#### Исходный текст ####

Однако насилия, прямой пропаганды и политтехнологических приемов было бы недостаточно, если бы этот «синтетический фараон» нашего времени не обладал статусом избранности в умах и сердцах простых людей. Этим объясняется уникальный феномен «законопослушности» обывателя: он стоит на коленях перед социальной пирамидой не потому, что напрямую запуган тюрьмой или, по крайней мере, потерей работы за нелояльность к власти; дело обстоит гораздо хуже! Коллективный всемирный обыватель искренне считает, что его идеальная человеческая природа в полной мере воплощена в суперэлите как клане действительно совершенных существ, обладающих особым морально-социальным статусом.

Именно на этом основан эффект «светской хроники», взятый не в буквально журналистском, а в самом широком смысле. Люди испытывают трепет и уважение к сильным мира сего одновременно как к существам другой породы и как к идеальной проекции самих себя.

Говоря языком социального психоанализа, суперэлита есть для масс одновременно и наглядно представленное «сверх-Я». Поэтому власть суперэлиты как находящейся на полюсе «абсолютного богатства» общественной корпорации по своей природ, е безусловно, клерикальна.

Это и есть та «золотая маска Бафомета», намек на которую содержится в ленинском призыве к срыванию «всех и всяческих масок».

Мировая тирания — перманентный фактор истории

Фундаментальным взглядом нашего Интернационала на проблему человеческого общества является убеждение в том, что во все времена истории по отношению ко всем народам земли существует один и тот же тиранический субъект — организатор социальной макропирамиды. Это единый хозяин исторического процесса, который сквозь все меняющиеся экономические формы, цивилизационные обличия, сословные модификации порождает одну и ту же несвободу и является онтологически преемственной корпорацией власть имущих.

#### Показанные данные ####

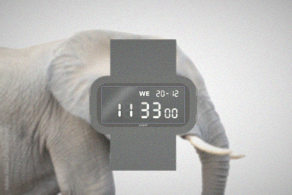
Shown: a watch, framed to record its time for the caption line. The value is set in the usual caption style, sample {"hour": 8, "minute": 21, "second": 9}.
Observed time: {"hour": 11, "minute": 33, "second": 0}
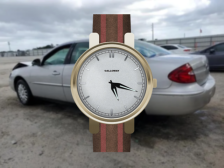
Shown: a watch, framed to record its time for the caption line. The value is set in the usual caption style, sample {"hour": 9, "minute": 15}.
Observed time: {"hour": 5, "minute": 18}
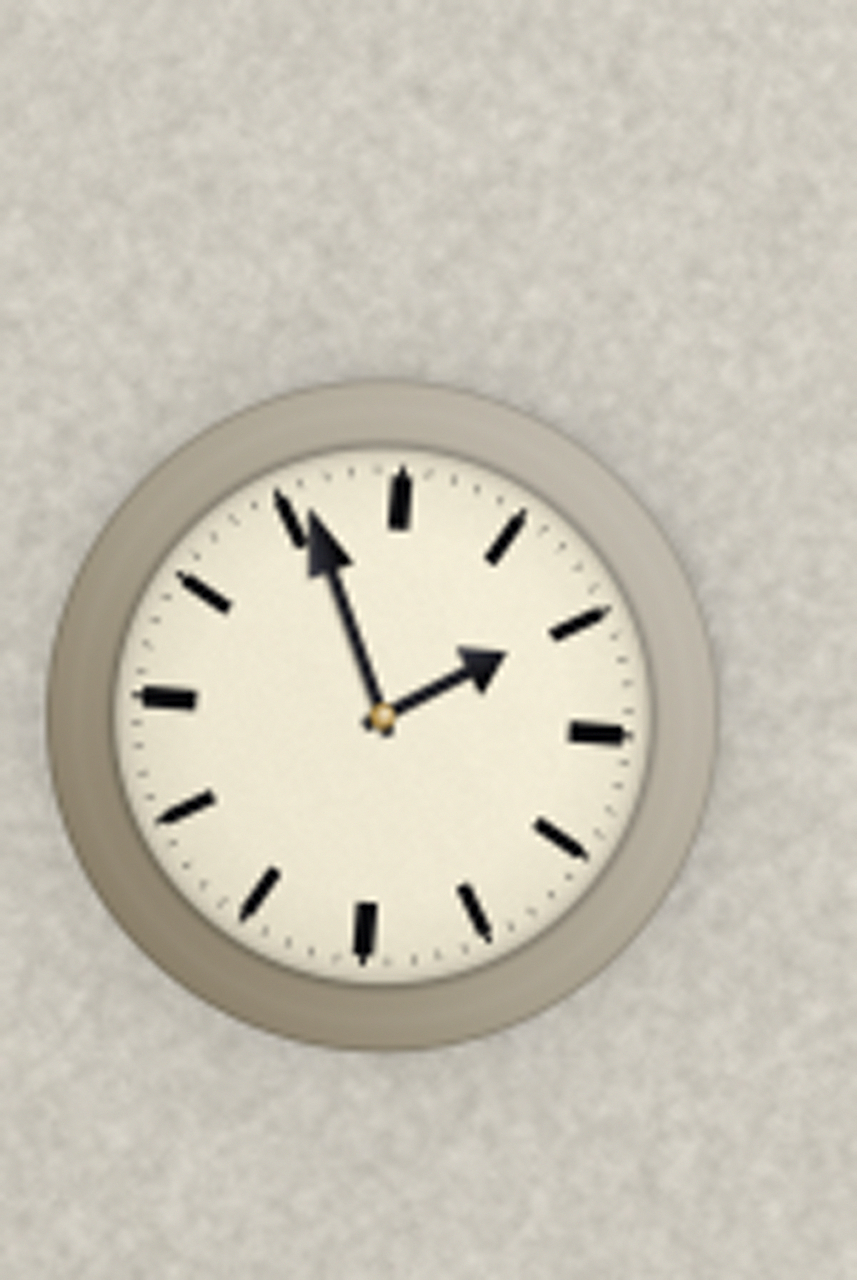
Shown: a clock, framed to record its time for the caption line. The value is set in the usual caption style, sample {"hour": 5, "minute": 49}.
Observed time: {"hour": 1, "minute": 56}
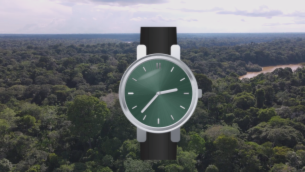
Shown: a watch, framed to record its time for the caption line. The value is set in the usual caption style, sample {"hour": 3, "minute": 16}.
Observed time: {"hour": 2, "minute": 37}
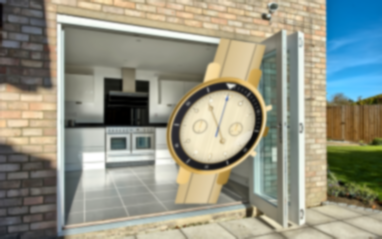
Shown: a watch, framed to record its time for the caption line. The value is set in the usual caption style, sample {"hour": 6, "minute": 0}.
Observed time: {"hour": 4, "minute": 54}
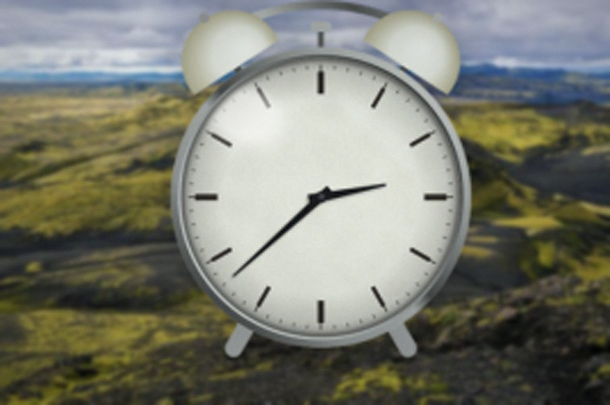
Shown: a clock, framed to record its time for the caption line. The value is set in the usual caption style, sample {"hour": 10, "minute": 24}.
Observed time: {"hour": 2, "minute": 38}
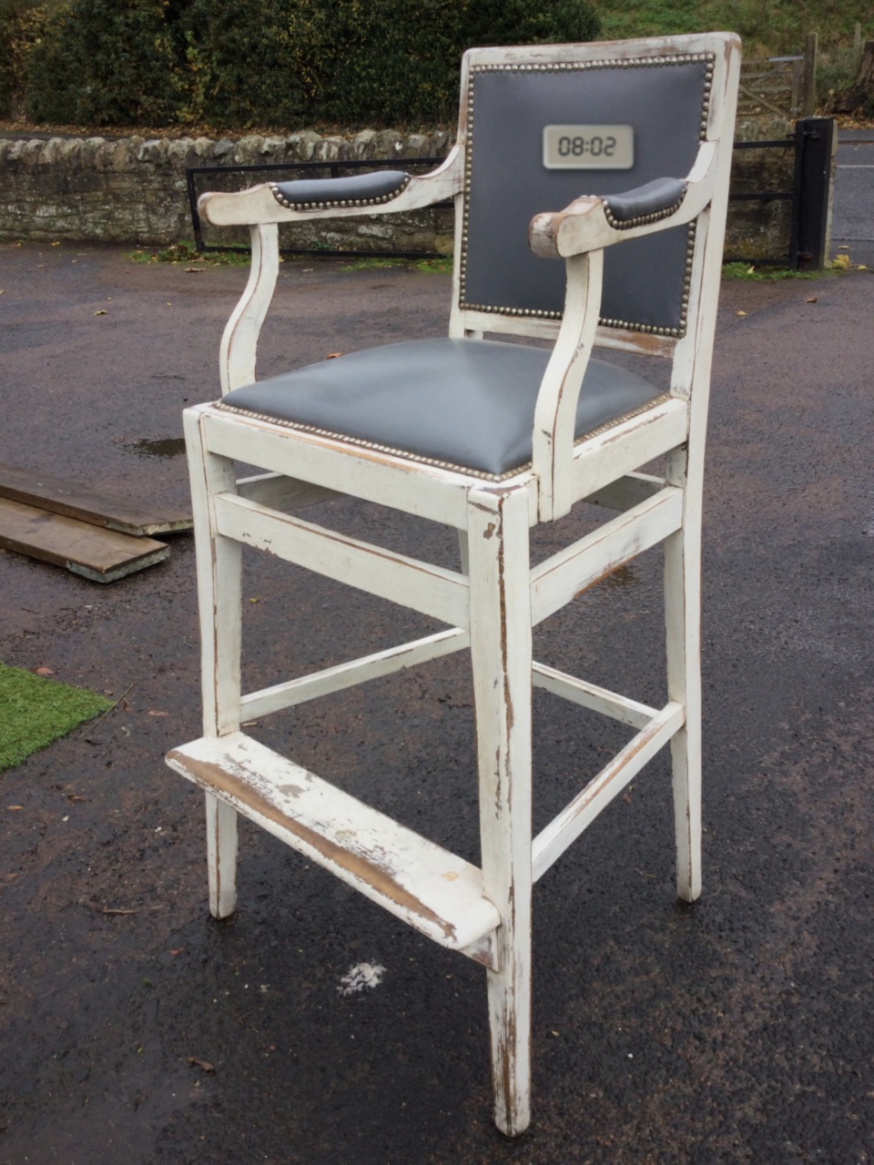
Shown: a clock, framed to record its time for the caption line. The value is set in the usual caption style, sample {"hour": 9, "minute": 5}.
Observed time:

####
#### Показанные данные ####

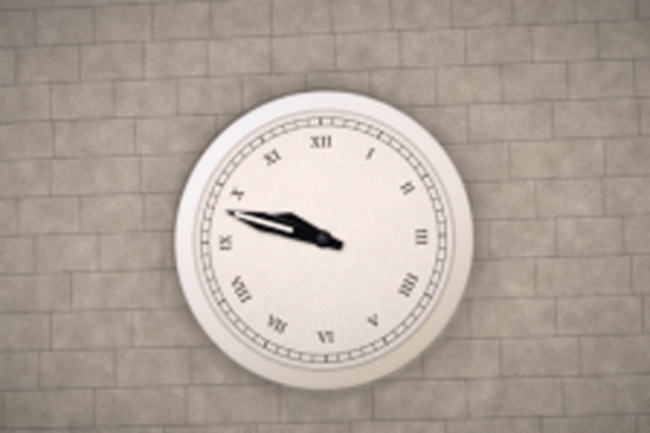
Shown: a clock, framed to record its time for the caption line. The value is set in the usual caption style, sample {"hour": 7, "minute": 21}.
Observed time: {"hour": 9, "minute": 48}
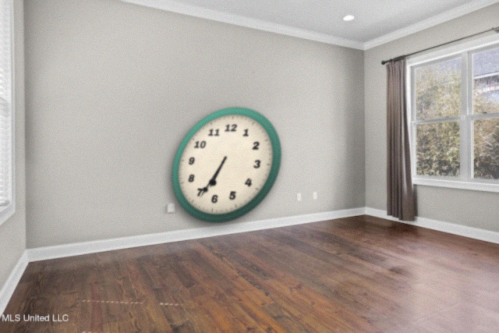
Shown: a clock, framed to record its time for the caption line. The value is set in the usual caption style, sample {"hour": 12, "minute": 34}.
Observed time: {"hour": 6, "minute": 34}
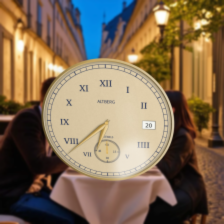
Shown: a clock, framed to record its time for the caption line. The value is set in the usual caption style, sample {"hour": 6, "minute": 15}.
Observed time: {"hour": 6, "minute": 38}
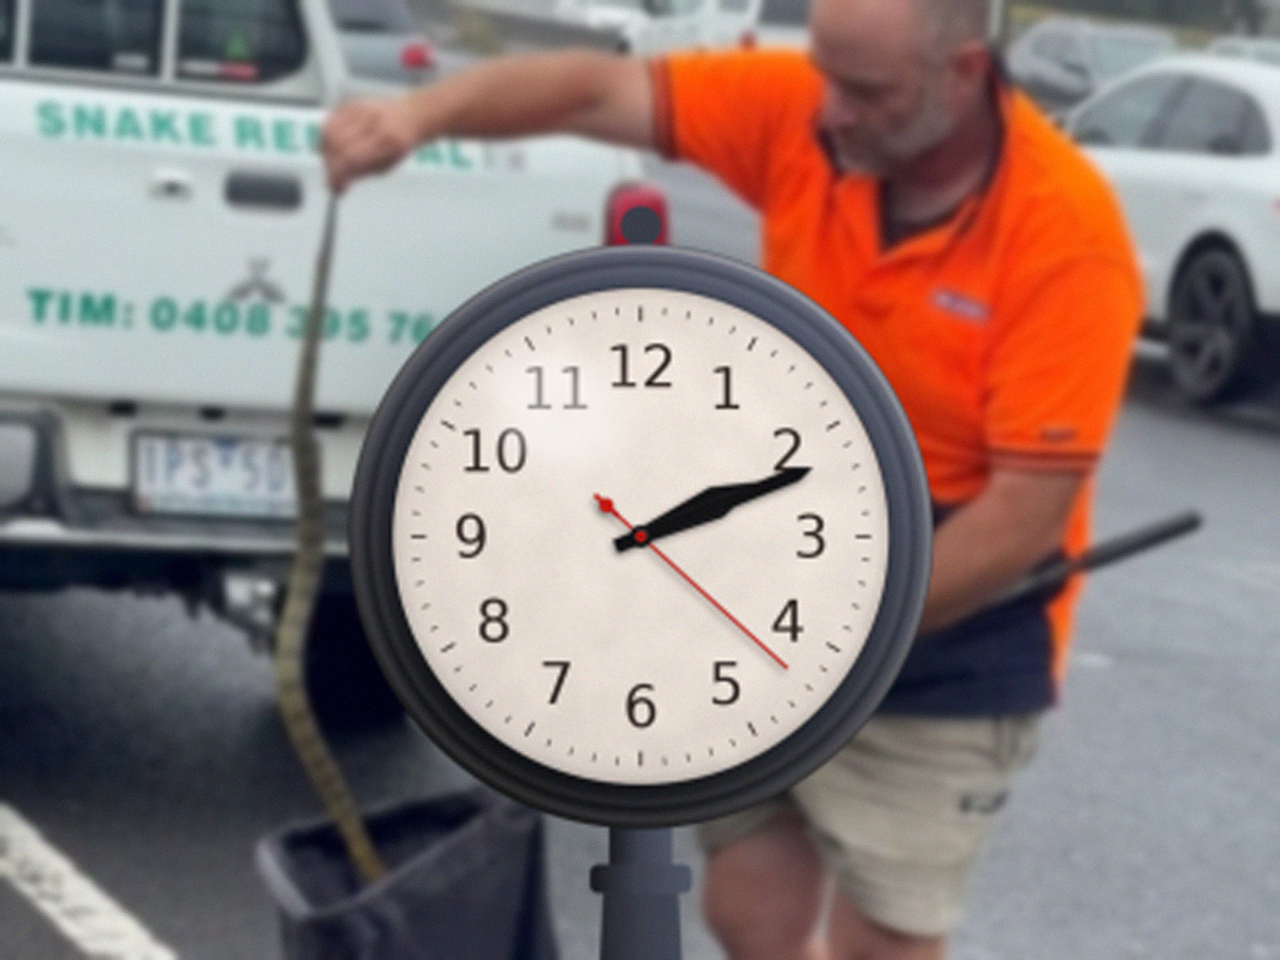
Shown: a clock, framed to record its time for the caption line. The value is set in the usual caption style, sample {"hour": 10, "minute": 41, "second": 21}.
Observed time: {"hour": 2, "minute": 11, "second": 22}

####

**Цель задания 1:** Назовите три средства, которых, согласно исходному тексту о суперэлите, было бы недостаточно без статуса избранности «синтетического фараона».
**Цель задания 2:** Чем суперэлита является для масс на языке социального психоанализа, если верить исходному тексту о суперэлите?
**Цель задания 3:** Продолжите исходный текст о суперэлите и мировой тирании, начав сразу после его последнего предложения.

**Результат выполнения 1:** Насилие, прямая пропаганда и политтехнологические приемы.

**Результат выполнения 2:** Суперэлита является для масс наглядно представленным «сверх-Я».

**Результат выполнения 3:**
Именно в этой фундаментальной оппозиции господства и угнетения состоит изначальная драматическая коллизия человеческой истории. Глобальное представление о метаистории, в котором мы осознаем единство и целостность человеческого рода, а именно: с одной стороны, понимание единства субъекта угнетения (верхушки социальной пирамиды, которая проходит из древнейших времен в сегодняшний день), с другой стороны, отчетливое осознание единства объекта угнетения (естественного человечества как жертвы социальных, политических, экономических и природных обстоятельств) также сквозь все времена от начала истории до сегодняшнего дня. Иными словами, международная корпорация сверхэлиты, правящая современным человечеством, онтологически, исторически и политически не только преемственна, но и прямо тождественна классической тирании древности в лице фараонов, кесарей и иных персональных воплощений угнетения. Вместе с тем, современный человек как объект эксплуатации, погруженный в принципиальную несвободу, есть точно так же не просто наследник, но буквальное продолжение египетского или римского раба. Наличие у него атрибутов современной цивилизации, дающих иллюзию индивидуальной самодостаточности (машина, квартира, офис и т. д.), абсолютно ничего не меняет в его онтологическом статусе объекта несвободы.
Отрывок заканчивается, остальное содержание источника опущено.